In another British county, Derbyshire, there is a stone circle called the Nine Ladies, dating from the Bronze Age. This circle was a cult place both in the past and in the present, nowadays it is eagerly visited by modern druids and pagans. Unusual creatures were also noticed next to it. To get the latest stories, install our app
In 1991, a large hairy beast, similar in appearance to a cross between a monkey and a man or a man and a wolf, was spotted near the Rollright stone circle in Oxfordshire. And in Dartmouth, in a place with unusual Neolithic stones called Lustleigh Cleave, shaggy “cavemen” are seen from time to time on winter nights.
There are a lot of similar stories in the UK stuffed with stone circles and megaliths. But how are these monsters and megaliths connected? The American bigfoot researcher Linda Godfrey has her own theory on this.

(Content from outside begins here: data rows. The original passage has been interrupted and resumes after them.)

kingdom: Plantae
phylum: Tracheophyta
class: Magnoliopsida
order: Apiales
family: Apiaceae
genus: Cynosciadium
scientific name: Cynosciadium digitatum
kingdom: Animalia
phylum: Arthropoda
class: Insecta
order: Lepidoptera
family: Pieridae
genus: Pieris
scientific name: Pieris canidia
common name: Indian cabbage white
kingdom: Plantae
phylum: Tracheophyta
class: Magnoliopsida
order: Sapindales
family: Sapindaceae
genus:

Godfrey studies sightings of hairy humanoid creatures throughout the United States. Most often, she comes across stories about bigfoots and so-called Dogmen. And many of these sightings happened near old Indian mounds, which is why locals consider such creatures to be Indian werewolves.
“I can tell you that Native Americans from different tribes have told me that there are zoomorphic (in the form of animals) guardian spirits of sacred places,” says Godfrey.
That is, ancient people were able to somehow summon fantastic animals and used them as a kind of “guard dogs” for especially revered sacred and mystical places. And there may be not only animals but also people. This can explain the observation near the circles of primitive people in skins.
And now we will return to the UK again and pay attention to the most popular local monster, namely Nessie, who lives in the Scottish Loch Ness. Few people know, but the surroundings of this lake are packed with ancient castles and ruins of old houses. There are a lot of archaeological antiquities here.
However, how is Nessie connected with the ruins on earth? And it is probably not connected with them, but it is connected with unusual stone circles at the bottom of Loch Ness itself. How these circles ended up there is a separate question, but very few people know about their existence, and they were discovered completely by accident.
This happened in the summer of 1976, which was distinguished by the unprecedented heat for these places. It was this summer that a private American expedition went to Loch Ness in search of the legendary monster. The head of the group was a man named Marty Klein, and together with his friends, in particular, he took intriguing pictures of an incomprehensible underwater creature with a long neck using sonar.
But not only did these pictures become a sensation, at the bottom of the lake Klein and his friends found something completely unexpected – incomprehensible circular structures. The sonar found a whole scattering of stone circles at the depth of the northeastern edge of the lake. Large and small, intersecting and single. There were two such places with a cluster of circles in total, they received the corresponding names Kleinedge 1 and Kleinedge 2.
What kind of circles they are has remained a mystery, because, for some reason, no one was particularly engaged in their further study. Some considered it a natural formation, some the work of ancient people who built them when the water level in the lake was much lower.
In 2005, it seemed to be found out that these stone circles arose due to the dumping into the lake of the remnants of stones used in the construction of the Caledonian Canal in 1822, however, this logical version did not find any real confirmation.
Researchers of anomalous phenomena are sure that these are real Neolithic stone circles, similar to the circles of Stonehenge, the Nine Ladies, and many others. And if there are so many of these circles at the bottom of the lake, then the habitation of a large monster here also does not seem strange anymore, if this monster is actually another guardian spirit.